Sono argomentazioni di due anni fa, che tornano di attualità proprio oggi, quando da certe parti sembra che si voglia ritornare a quel sistema duale, nodo centrale della riforma Moratti, che è da respingere perché non risponde a nessuna esigenza della nostra società, e dal quale peraltro lo stesso Ministro Gelmini – stando alle dichiarazioni rese in Parlamento ed alla conferenza dei Presidenti delle Regioni – sembra essere sufficientemente distante.

D’altra parte, è sotto gli occhi di tutti che l’attuale mondo del lavoro è sempre più riccamente articolato al suo interno, per cui quella separazione netta tra lavoro manuale ed intellettuale, ereditata da un passato anche non lontano, non ha più alcuna ragion d’essere. Pertanto, la formazione professionale regionale non può più svolgere quelle funzioni di recupero dei cosiddetti “meno capaci” e di formazione di una manovalanza di basso profilo. La sua funzione, invece, è quella di intervenire in quei settori di specializzazione di alto profilo tecnico e tecnologico che possono riguardare soltanto soggetti usciti da un obbligo di istruzione cha abbia almeno una durata decennale, come avviene del resto in quasi tutti i Paesi ad alto sviluppo. E si tratta di specializzazioni mirate che non sono di competenza dell’istruzione.

Va anche considerato che, a differenza di due anni fa, sono state definite con chiarezza le competenze culturali e di cittadinanza che i nostri sedicenni devono conseguire al termine del percorso obbligatorio. Si vedano gli allegati al dm 139/07, i quali per altro sono in linea anche con quanto l’Unione europea richiede ai Paesi membri. In tale direzione, infatti, si muovono le due Raccomandazioni del Parlamento europeo e del Consiglio del 5 settembre e del 18 dicembre 2006, relative rispettivamente alla necessità di giungere ad un comune Quadro europeo delle qualifiche e dei titoli di studio e di fare acquisire a tutti i giovani europei le stesse competenze chiave – curvate, ovviamente, alle specificità di ciascun Paese – perché possano esercitare in modo consapevole ed attivo i loro diritti di cittadinanza. Si tratta di obiettivi chiaramente definiti, perseguibili ed irrinunciabili.

In tale scenario, l’istruzione professionale regionale può essere partecipe dell’operazione innalzamento dell’obbligo di istruzione – va ribadito “di istruzione”! – a queste precise condizioni: a) che la titolarità progettuale sia dell’istruzione; b) che la formazione professionale garantisca, per le risorse di cui dispone e che devono essere opportunamente certificate, che il suo intervento concorre al perseguimento delle competenze culturali e di cittadinanza di cui agli allegati al dm 139/07.

La realizzazione di tali condizioni produrrà positive ricadute sull’intera offerta culturale della formazione professionale, sollecitando anche una sua crescita qualitativa.
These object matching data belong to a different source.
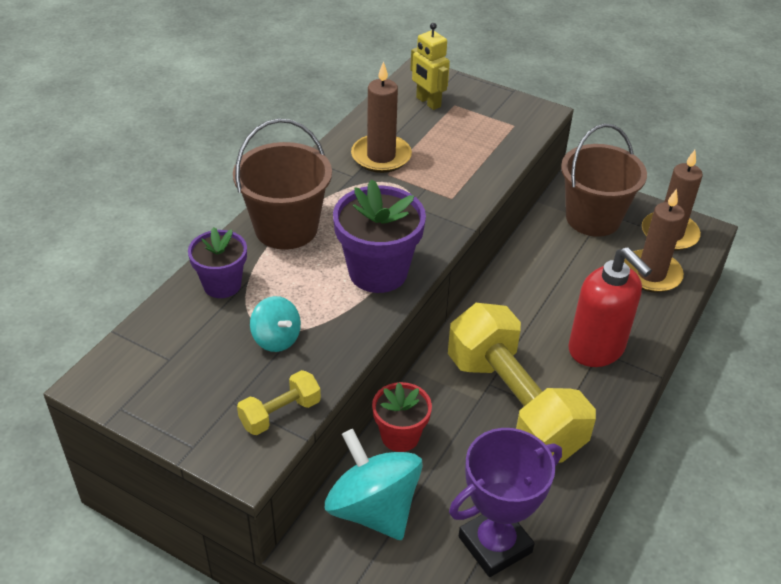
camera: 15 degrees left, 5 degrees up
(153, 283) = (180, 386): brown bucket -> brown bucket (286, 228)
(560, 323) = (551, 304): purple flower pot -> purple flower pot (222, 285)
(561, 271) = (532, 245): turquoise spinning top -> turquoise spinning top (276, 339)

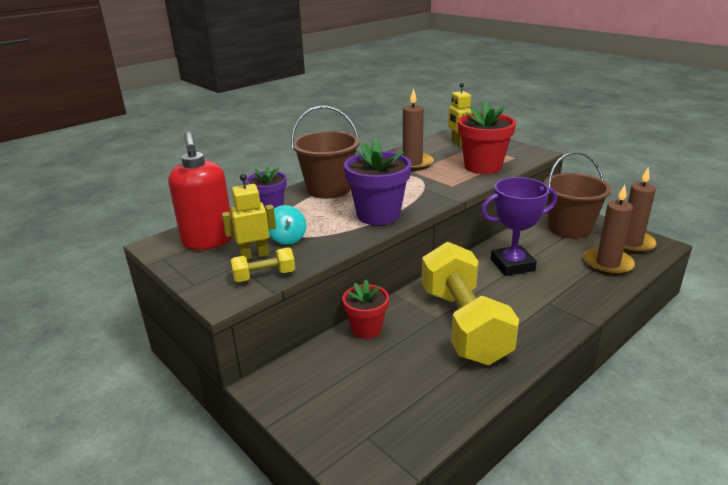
camera: 20 degrees right, 15 degrees down
(247, 378) = (254, 255): none -> yellow robot
(373, 508) = (324, 369): turquoise spinning top -> none
(479, 151) = (483, 167): none -> red flower pot
(495, 544) = (409, 411): purple trophy -> purple trophy (512, 265)
(596, 349) = (546, 301): red soap dispenser -> red soap dispenser (208, 241)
Questa sarà anche incrementata dal fatto che la formazione professionale, non più tenuta ad attivare corsi ah hoc per la fascia 14-16 anni – a prescindere dai percorsi integrati sperimentali che avranno termine quando l’intera operazione dell’innalzamento dell’obbligo sarà andata a regime – potrà dispiegarsi pienamente sul terreno di quelle specializzazioni di terzo livello ed oltre, di cui al citato Quadro europeo delle qualifiche.

I bienni dell’istruzione, da parte loro, concorreranno congiuntamente affinché gli studenti fruiscano di tutte le occasioni di orientamento e di riorientamento al fine di scegliere consapevolmente, al termine dell’obbligo di istruzione, se proseguire nei trienni dell’istruzione o nelle specializzazioni offerte dalla formazione professionale. A tal fine, si renderà opportuno ripristinare quelle “passerelle”, di cui al dm 323/99 (decaduto unitamente all’abrogazione della legge 9/99, istitutiva dell’obbligo di istruzione decennale, operata dalla Moratti), ovviamente con tutti i necessari aggiornamenti.

Si tratta di intraprendere una strada veramente innovativa i cui effetti positivi potranno vedersi, forse anche nei tempi brevi, sia nei percorsi dell’istruzione che in quelli della formazione. E l’annosa dicotomia tra apprendimenti intellettuali e apprendimenti manuali verrà finalmente a cadere!